Utility crews continued to toil underground yesterday, but City Hall staff and thousands of office workers were back on the job, one day after an electrical fire below Baltimore streets shut down power and businesses in part of downtown.
With power restored but traffic signals still unsynchronized, commuters endured delays. City officials warn that more of the same can be expected all week, as the slow process of manually retiming the lights is completed.
"We're just asking motorists to please bear with us," said David Brown, a spokesman for the city Transportation Department. "We're working as fast as we can to get things up and running."
An electrical fire broke out early Monday below the street near City Hall, at the intersection of Guilford Avenue and Fayette Street, darkening offices and traffic lights for 25 square blocks.
Power was restored to most of the buildings by 3:20 p.m. Monday. The lights went on at the last two - City Hall and the Municipal Employees Credit Union building - by 6 a.m. yesterday.
The cause of the fire remains under investigation and might never be determined, said Linda Foy, spokeswoman for Baltimore Gas and Electric.
"The problem is, so much of the system was destroyed," Foy said. "The damage was catastrophic."
Crews are working to restore the normal level of "redundancy," or backup system, that keeps electricity flowing when problems arise, Foy said.
"We're still focusing on bringing that system up to the former level," Foy said. "That is our primary focus."
Mayor Martin O'Malley said it was business as usual yesterday at City Hall, although Internet service was slow.
"I'm very happy with how quickly BGE worked," O'Malley said. "It went very smoothly."
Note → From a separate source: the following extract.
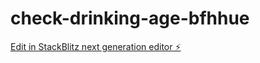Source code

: # check-drinking-age-bfhhue

[Edit in StackBlitz next generation editor ⚡️](https://stackblitz.com/~/github.com/wanderson03/check-drinking-age-bfhhue)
About 1,000 city staffers, more than 1,400 state employees and thousands of private office workers were sent home Monday. The city and state workers were given the day off with pay, as they are during severe weather and other emergencies that shut down their workplaces, officials said.
That cost the state $242,000, state officials estimated. The city has not determined the cost of idling its workers or responding to the emergency, said Raquel Guillory, a spokeswoman for O'Malley.
The outage affected about 180 traffic lights at 30 intersections between Monument Street on the north, Baltimore Street on the south, Fallsway on the east and Charles Street on the west, Brown said. Crews were synchronizing the signals, but the work was slow because the timing of each light has to be reset manually, Brown said.
The city has been replacing that 1970s signal technology with a system that will enable all of the lights to be synchronized centrally by computer, Brown said. But that system has not been installed at lights in the City Hall area, and will not be in place citywide until the end of next year.